The authors then examine how this divergence evolves. Because RL environments are Markovian, each action influences the next state, which in turn affects all future actions. Consequently, small action approximation errors accumulate across decision steps, leading to progressive state drift and a widening return gap. Empirical plots of state evolution and per‑step reward illustrate that the gap is negligible at the start of an episode but grows steadily as the horizon lengthens.

A key insight is that the per‑step action errors are positively temporally correlated. The paper reports cosine‑similarity measurements of action error vectors across consecutive steps, showing high similarity across a variety of environments. This positive correlation means that an error made at step k tends to persist at step k + 1, preventing the system from self‑correcting and amplifying the error over time.

Existing ANN‑to‑SNN conversion methods reset all neuronal states (membrane potentials) at the beginning of each decision step, thereby discarding any information that could counteract the temporal correlation. To break this loop, the authors propose Cross‑Step Residual Potential Initialization (CRPI). After the internal simulation of T time steps for a decision, the residual membrane potentials of all neurons are carried over as the initial potentials for the next decision step instead of being zero‑initialized. This simple, training‑free modification preserves the “memory” of the previous step, making the spiking response to the same observation more consistent across steps and dramatically reducing the temporal correlation of action errors.

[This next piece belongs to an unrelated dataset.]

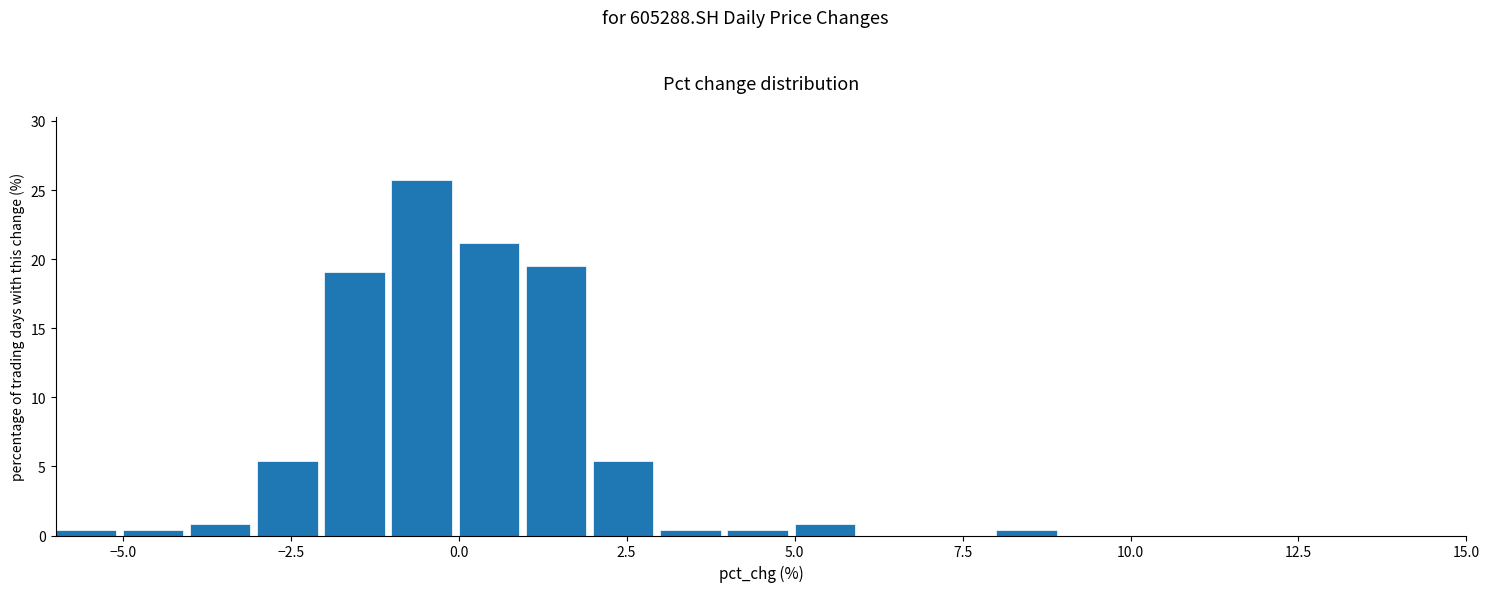

Read against the x-axis, roughly where is the centre of the tallest bar?

-0.5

CRPI can be plugged into any existing conversion pipeline (weight normalization, threshold balancing, signed spikes, multi‑threshold neurons, etc.) without additional training. The authors evaluate CRPI on a broad set of continuous‑control tasks, both vector‑based (HalfCheetah, Hopper, Walker2d) and vision‑based (DMControl suite). Across all baselines, CRPI yields substantial performance recovery, often narrowing the return gap by 20–40 % and, in several vision tasks, surpassing directly trained SNN policies. The method also proves robust to different simulation horizons (T = 8, 16, 32) and to various neuron models.

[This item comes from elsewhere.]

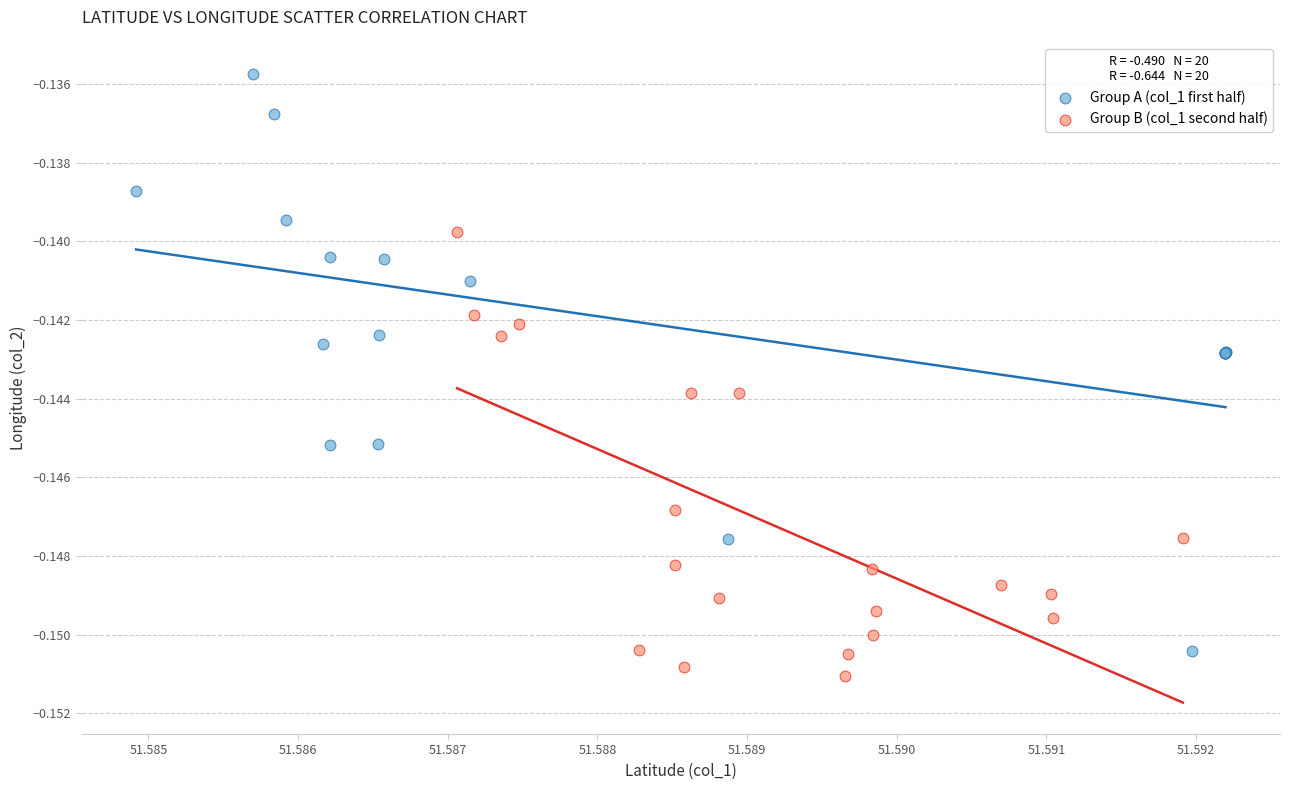

Which series has the widest spread of Y values?

Group A (col_1 first half)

In summary, the paper makes three major contributions: (1) it identifies error amplification—driven by temporally correlated action errors and resulting state‑distribution shift—as the primary bottleneck for ANN‑to‑SNN conversion in continuous control; (2) it provides a quantitative analysis of the temporal correlation of errors; and (3) it introduces CRPI, a lightweight, training‑free technique that mitigates error amplification and enables energy‑efficient spiking policies to perform competitively on high‑dimensional, long‑horizon control problems. This work opens a practical pathway for deploying low‑power SNN agents on edge devices such as drones, wearables, and IoT robots that require precise continuous‑action control.